**EXTRAIT:**
- - -

L’appréciation en droit québécois de l’arrêt Nikon : même résultat?

1 Étudiant au Barreau du Québec.

Résumé

Ce texte aborde la question épineuse de l’équilibre à établir entre les droits de gérance de l’employeur et la protection du droit à la vie privée de l’employé dans le cadre particulier du courrier électronique. Alors que l’arrêt de la Cour de cassation du 2 octobre 2001 dans l’affaire Nikon semble avoir fait le point sur la problématique en droit français en donnant préséance aux droits de l’employé, il est possible d’avancer que ce résultat ne sera pas miroité en droit québécois. En effet, le législateur québécois, influencé par une vision nord-américaine plus libérale quand aux droits des entreprises, semble accorder moins d’importance a la notion de vie privée que ses homologues de l’Europe continentale. L’auteur reprend ainsi le contexte de l’affaire Nikon pour spéculer sur le verdict d’un juge québécois exposé aux même faits.

English

This article addresses the never-ending struggle between an employer’s right to supervise his employees’ activity, and the rights of these employees in regards to their privacy. To do so, it examines the legal ramifications of an employee’s private use of company email. While in Nikon, French courts seem to have taken the position that an employee’s privacy must be given priority, it is possible to submit that such an outcome would not be mirrored under Quebec law since the Quebec legislator, influenced by a more liberal North-American perspective on companies’ rights, seems to give less importance to privacy than his European counterparts. The author therefore examines the context of the Nikon case and speculates on the outcome of a decision based on theses same facts under Quebec jurisdiction.

- - -

**QUESTIONS SUR LE DOCUMENT:**
• A. Recopiez le passage du texte sur l'affaire Nikon situé entre « Ce texte aborde » et « aux même faits. », ces deux passages compris.
• B. Veuillez réécrire plus brièvement le paragraphe du texte sur l'affaire Nikon qui commence par « Ce texte aborde la question épineuse », en gardant ses faits principaux.

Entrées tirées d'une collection
- - -

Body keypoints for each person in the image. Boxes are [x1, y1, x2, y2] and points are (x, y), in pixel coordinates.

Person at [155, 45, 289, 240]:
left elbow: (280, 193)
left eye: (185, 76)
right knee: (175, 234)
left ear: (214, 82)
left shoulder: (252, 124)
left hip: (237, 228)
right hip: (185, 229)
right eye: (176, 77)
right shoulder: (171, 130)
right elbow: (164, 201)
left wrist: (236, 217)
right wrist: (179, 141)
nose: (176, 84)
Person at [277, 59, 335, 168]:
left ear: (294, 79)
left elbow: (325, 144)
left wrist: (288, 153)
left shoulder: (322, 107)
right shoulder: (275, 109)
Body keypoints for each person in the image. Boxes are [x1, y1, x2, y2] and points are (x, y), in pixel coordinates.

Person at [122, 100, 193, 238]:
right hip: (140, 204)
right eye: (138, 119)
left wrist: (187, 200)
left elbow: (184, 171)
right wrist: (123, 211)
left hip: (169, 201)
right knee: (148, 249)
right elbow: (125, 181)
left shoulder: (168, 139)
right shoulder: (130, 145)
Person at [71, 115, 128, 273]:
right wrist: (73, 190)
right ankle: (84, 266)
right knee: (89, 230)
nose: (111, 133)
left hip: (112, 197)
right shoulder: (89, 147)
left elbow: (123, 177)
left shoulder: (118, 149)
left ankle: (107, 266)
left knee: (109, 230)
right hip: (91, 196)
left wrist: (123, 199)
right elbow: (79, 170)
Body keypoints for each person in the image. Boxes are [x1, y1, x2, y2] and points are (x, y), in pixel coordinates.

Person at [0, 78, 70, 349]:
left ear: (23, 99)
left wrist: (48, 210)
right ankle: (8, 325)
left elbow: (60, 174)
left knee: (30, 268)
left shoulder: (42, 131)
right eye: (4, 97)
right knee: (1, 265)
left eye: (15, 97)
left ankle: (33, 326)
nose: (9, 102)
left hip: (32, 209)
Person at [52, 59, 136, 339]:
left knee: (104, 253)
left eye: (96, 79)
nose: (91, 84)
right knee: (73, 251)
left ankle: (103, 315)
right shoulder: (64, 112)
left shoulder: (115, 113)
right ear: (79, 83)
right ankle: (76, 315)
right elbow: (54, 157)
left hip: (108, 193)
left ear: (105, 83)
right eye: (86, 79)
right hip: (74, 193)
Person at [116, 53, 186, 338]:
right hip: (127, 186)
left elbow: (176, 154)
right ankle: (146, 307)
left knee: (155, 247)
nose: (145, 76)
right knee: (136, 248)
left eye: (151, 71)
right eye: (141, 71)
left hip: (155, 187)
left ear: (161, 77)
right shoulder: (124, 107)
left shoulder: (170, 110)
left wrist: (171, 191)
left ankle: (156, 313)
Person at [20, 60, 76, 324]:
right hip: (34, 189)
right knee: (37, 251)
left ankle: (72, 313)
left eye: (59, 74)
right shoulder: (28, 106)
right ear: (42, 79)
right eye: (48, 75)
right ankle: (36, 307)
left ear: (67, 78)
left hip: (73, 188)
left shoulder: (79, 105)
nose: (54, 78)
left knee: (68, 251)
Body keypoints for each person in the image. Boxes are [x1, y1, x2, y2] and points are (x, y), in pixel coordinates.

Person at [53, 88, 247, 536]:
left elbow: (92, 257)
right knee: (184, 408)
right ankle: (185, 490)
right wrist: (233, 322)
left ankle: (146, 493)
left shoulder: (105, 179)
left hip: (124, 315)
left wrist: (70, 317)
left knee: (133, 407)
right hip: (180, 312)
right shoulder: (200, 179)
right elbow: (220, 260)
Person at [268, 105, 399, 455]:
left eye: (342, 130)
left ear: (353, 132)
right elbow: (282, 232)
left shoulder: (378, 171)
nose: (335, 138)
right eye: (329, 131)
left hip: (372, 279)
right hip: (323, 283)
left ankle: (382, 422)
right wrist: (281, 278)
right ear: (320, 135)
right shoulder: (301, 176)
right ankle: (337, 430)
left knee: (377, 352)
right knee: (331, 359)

- - -

**CORRIGÉ DES EXERCICES:**
• A.
Ce texte aborde la question épineuse de l’équilibre à établir entre les droits de gérance de l’employeur et la protection du droit à la vie privée de l’employé dans le cadre particulier du courrier électronique. Alors que l’arrêt de la Cour de cassation du 2 octobre 2001 dans l’affaire Nikon semble avoir fait le point sur la problématique en droit français en donnant préséance aux droits de l’employé, il est possible d’avancer que ce résultat ne sera pas miroité en droit québécois. En effet, le législateur québécois, influencé par une vision nord-américaine plus libérale quand aux droits des entreprises, semble accorder moins d’importance a la notion de vie privée que ses homologues de l’Europe continentale. L’auteur reprend ainsi le contexte de l’affaire Nikon pour spéculer sur le verdict d’un juge québécois exposé aux même faits.

• B. Le texte traite de l'équilibre entre les droits de gérance de l'employeur et le droit à la vie privée de l'employé, dans le cas du courrier électronique. En droit français, l'arrêt Nikon de la Cour de cassation du 2 octobre 2001 a donné préséance aux droits de l'employé. Ce résultat ne serait probablement pas le même en droit québécois. Le législateur québécois est influencé par une vision nord-américaine plus libérale envers les entreprises et semble accorder moins d'importance à la vie privée. L'auteur reprend donc le contexte de l'affaire Nikon pour spéculer sur le verdict d'un juge québécois devant les mêmes faits.